Zombie! - Eckart konnte nicht erklären, warum Hagen Wiecherts Äußerungen tiefes Unbehagen weckten. Sie erinnerten an einen Traum, vor seiner Ehe mit Nathalie mehrfach gehabt, worin er über weite und tief verschneite Landschaft mit wenigen kahlen Bäumen wanderte, nicht wusste, wohin und woher. Schließlich im wolkenverhangenen abendlichen Zwielicht an Erdaushub gelangt. Nichts anderes als frisches Grab. Er stieg hinab, wollte gegen beißende Kälte anbrechender Winternacht Schutz finden. Ausgehobene Erde stürzte herunter, schloss bleiern ein. Er kämpfte vergeblich, erstickte in eiseskalten, feucht krümeligen Schollen. Schließlich deckte Neuschnee. Jahreszeiten kamen und gingen, Menschen wanderten vorbei und keiner hörte seine Rufe. Bewegungslos mit umgebender Erde verschmolzen. Wurzeln durchdrangen. Schließlich aufgelöst, verweht von Stürmen weiterer Winter, zerronnen in Wassern peitschender Regengüsse. Fortgespült in dunkle Tiefen endlosen Bodens. - Irgendwann blieb vielfach nächtliche Beklemmung aus. Doch in Eckarts Erinnerung saßen jene dunklen Bilder unauslöschlich. Nie redete er darüber.

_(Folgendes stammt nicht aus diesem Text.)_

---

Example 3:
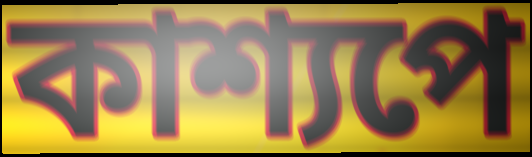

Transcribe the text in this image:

কাশ্যপে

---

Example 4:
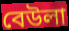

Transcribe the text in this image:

বেউলা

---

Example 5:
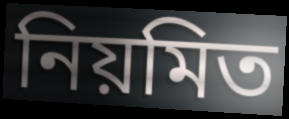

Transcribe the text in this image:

নিয়মিত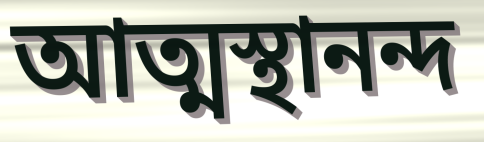
আত্মস্থানন্দ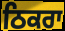
ਠਿਕਰਾ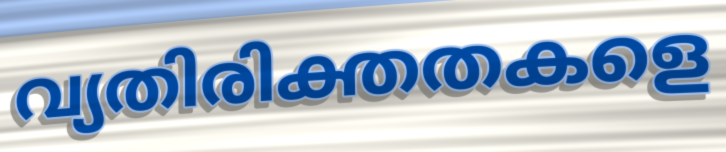
വ്യതിരിക്തതകളെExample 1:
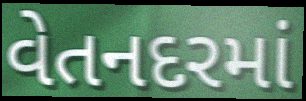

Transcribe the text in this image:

વેતનદરમાં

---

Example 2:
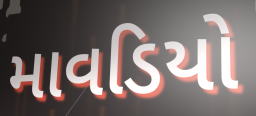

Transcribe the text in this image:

માવડિયો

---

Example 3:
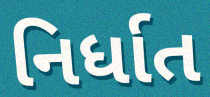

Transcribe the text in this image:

નિર્ધાત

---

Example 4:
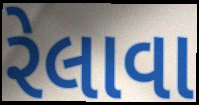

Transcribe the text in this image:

રેલાવા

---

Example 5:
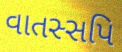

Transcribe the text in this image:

વાતસ્સપિ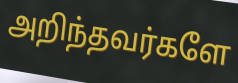
அறிந்தவர்களே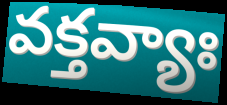
వక్తవ్యాఃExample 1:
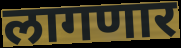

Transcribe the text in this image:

लागणार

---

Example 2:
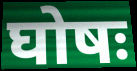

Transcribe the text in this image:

घोषः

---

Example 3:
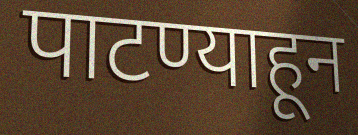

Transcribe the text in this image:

पाटण्याहून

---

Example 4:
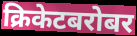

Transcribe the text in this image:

क्रिकेटबरोबर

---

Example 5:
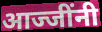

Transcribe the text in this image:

आज्जींनी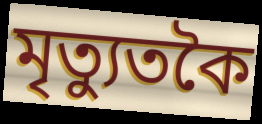
মৃত্যুতকৈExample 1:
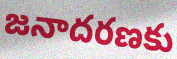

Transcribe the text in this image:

జనాదరణకు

Und nun weckten ausgerechnet Hagens sachliche Feststellungen über Urbilder und Zombies glücklich vergessenes erneut. Eckart hoffte keine Wiederholung klammer Traumgefangenschaft. - Ob Hagen Wiechert sagen konnte, was Anlass für solches Alpdrücken? Bestimmt! Schließlich fällt Traumdeutung in dessen Gebiet. Gäbe er Hagen Gelegenheit, seelische Abgründe ausweiden, fände dieser sicherlich etliche Anstöße. Aber dazu verspürte Eckart jetzt keinerlei Lust.

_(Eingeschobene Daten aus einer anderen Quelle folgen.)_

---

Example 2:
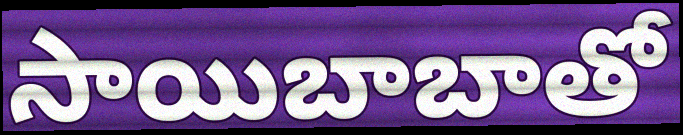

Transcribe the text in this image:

సాయిబాబాతో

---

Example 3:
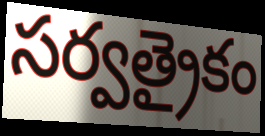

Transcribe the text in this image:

సర్వత్రైకం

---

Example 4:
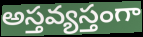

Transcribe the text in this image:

అస్తవ్యస్తంగా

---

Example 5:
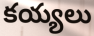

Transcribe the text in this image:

కయ్యలు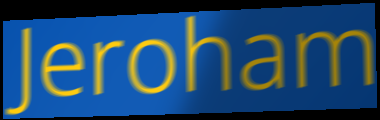
JerohamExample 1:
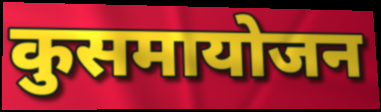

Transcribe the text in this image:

कुसमायोजन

Hagen Wiechert brachte ihm ein Getränk, bewies als Barmixer ungeahntes Können. "Gestattest du mir, dir eine unverblümte Frage zu stellen, Eckart?"
"Was bezweckst du denn mit diesem verbalen Anschleichen?"
"Stelle doch bitte keine Gegenfrage, statt einer einfachen Antwort."
"Mache ich das?"
"Jetzt gerade wieder", entgegnete Hagen lächelnd.
"Hier ist aber keine Couch, lieber Hagen."
Hagen Wiechert lachte. "Für eine Analyse muss man nicht unbedingt eine solche Liegestatt haben. Fürchtest du dich davor? Meinst du, es könnte etwas ans Tageslicht befördert werden, das du lieber in verschlungenen Pfaden deiner Seele wissen möchtest?"
"Durchaus möglich, Hagen. Du kennst ja den albernen Spruch, den man über Psychiater macht: Psychiater unterscheiden sich von ihren Patienten nur durch den Schreibblock, oder wenn sie in einer Klinik tätig sind, nur durch den Schlüsselbund!"
"Das mag in etlichen Fällen zutreffen", meinte Hagen Wiechert ernst. "Aber die Zeiten, als man Psychoanalyse und neuere Psychiatrie belächelte, sind schon sehr lange vorbei."
"Das ist auch gut so", bestätigte Eckart. "Etwas, womit ungeheuerlicher Schaden angerichtet werden kann, entbehrt jeglicher Lächerlichkeit. Darf ich an solche Unsäglichkeiten wie 'Lobotomie' erinnern? Was ist daran seriös oder lächerlich, wenn ein Psychiater oder Neurologe seinen Patienten mit einer Art Eispickel buchstäblich blind im Gehirn herumstochert, in der Hoffnung, damit zufällig jene Region auszuschalten, die Anfälle geistiger Umnachtung oder Tobsucht verursacht?"